Thoughts on a stripped-down landscape.
As Alison and I traverse a Virginia back road in the early morning, I voice my wonder at the views of quaint farmhouses framed by snowy, rolling hills. She knows well what comes next. I’m pleased to see a broadened shoulder of the road by a small lake, so I pull over and get out. It’s cold, with ice underfoot so that I can’t quite trust my shoes to keep me upright.
But the landscape is stunning: stark and austere, a bare-bones beauty.
I’ve been doing the same in Pennsylvania recently, though, surprisingly, without as much snow. Subtraction – both seasonal and personal – has been my constant muse lately. One major reason is that I have begun a slow, detailed study of the book of Job. Nothing puts loss in the spotlight like that challenging book.
To simplify the opening “courtroom of heaven” scene, the question raised is whether a devout follower of God is motivated by true love for the Lord, or by a love for his gifts.
The only way to know for sure is to strip the gifts away.
Job passes this brutal test, initially responding:
“Naked I came from my mother’s womb,
and naked I will depart.
The Lord gave and the Lord has taken away;
may the name of the Lord be praised.” Job 1:21
What an impressive statement of faith. I wonder if I could say the same. I am struggling with accepting just the natural depletion that comes with my time of life – the winding down of a career, the paring down of possessions, the accepting of limitations.
Winter is a visual reminder of what it means to have life reduced. I pulled over earlier this week to see this huge pile of picnic tables for the powerful image it presents of former, fuller days.

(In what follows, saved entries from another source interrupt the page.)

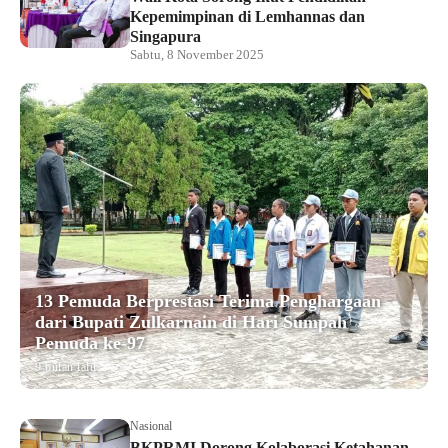
Kepemimpinan di Lemhannas dan
Singapura
Sabtu, 8 November 2025
13 Pemuda Berprestasi Terima Penghargaan
dari Bupati Zulkarnain di Hari Sumpah
Pemuda ke-97
9 bulan lalu
Nasional
BKPRMI Dorong Kolaborasi Ketahanan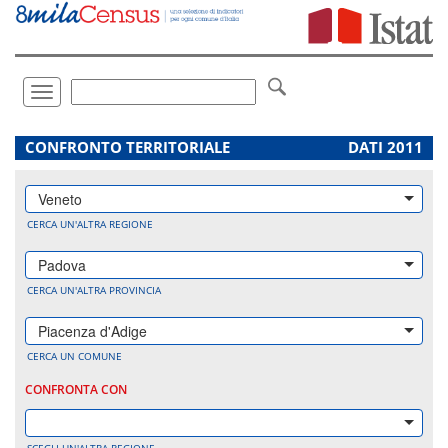
Vai
direttamente
a:
Contenuto
Ricerca
Toggle
navigation
.
CONFRONTO TERRITORIALE
DATI 2011
Veneto
CERCA UN'ALTRA REGIONE
Padova
CERCA UN'ALTRA PROVINCIA
Piacenza d'Adige
CERCA UN COMUNE
CONFRONTA CON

Job has somehow learned how to look past the loss to the One who provided that fullness.
We are sojourners here. Job poignantly states that. As we pass through, we leave as empty as we arrived. The universality of that truth can help us weather a time of subtraction. But loss is not the end. Winter reminds us that subtraction is just a season. The eternal spring awaits: fuller, brighter, clearer than anything we experienced here.

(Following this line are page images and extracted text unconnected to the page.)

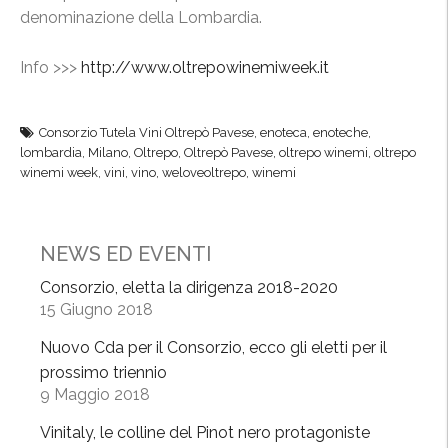
denominazione della Lombardia.
Info >>>
http://www.oltrepowinemiweek.it
Consorzio Tutela Vini Oltrepò Pavese
,
enoteca
,
enoteche
,
lombardia
,
Milano
,
Oltrepo
,
Oltrepò Pavese
,
oltrepo winemi
,
oltrepo
winemi week
,
vini
,
vino
,
weloveoltrepo
,
winemi
NEWS ED EVENTI
Consorzio, eletta la dirigenza 2018-2020
15 Giugno 2018
Nuovo Cda per il Consorzio, ecco gli eletti per il
prossimo triennio
9 Maggio 2018
Vinitaly, le colline del Pinot nero protagoniste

After all, Jesus underwent reduction for us. As Philippians 2 tells us, he did not grasp onto the fullness of his place in heaven, but “made himself nothing” to return eventually with a host of siblings.
Not to contradict Job, but because of Jesus, we don’t enter the next world naked and destitute. We come clothed in his righteousness and sharing the riches of his inheritance.
All the more reason to bless the name of the Lord.
Even when the gifts are stripped away.
Father, teach us to let goods and kindred go, this mortal life also. For your kingdom is forever.
Reader: Have you experienced this paring down? How do you rejoice during it?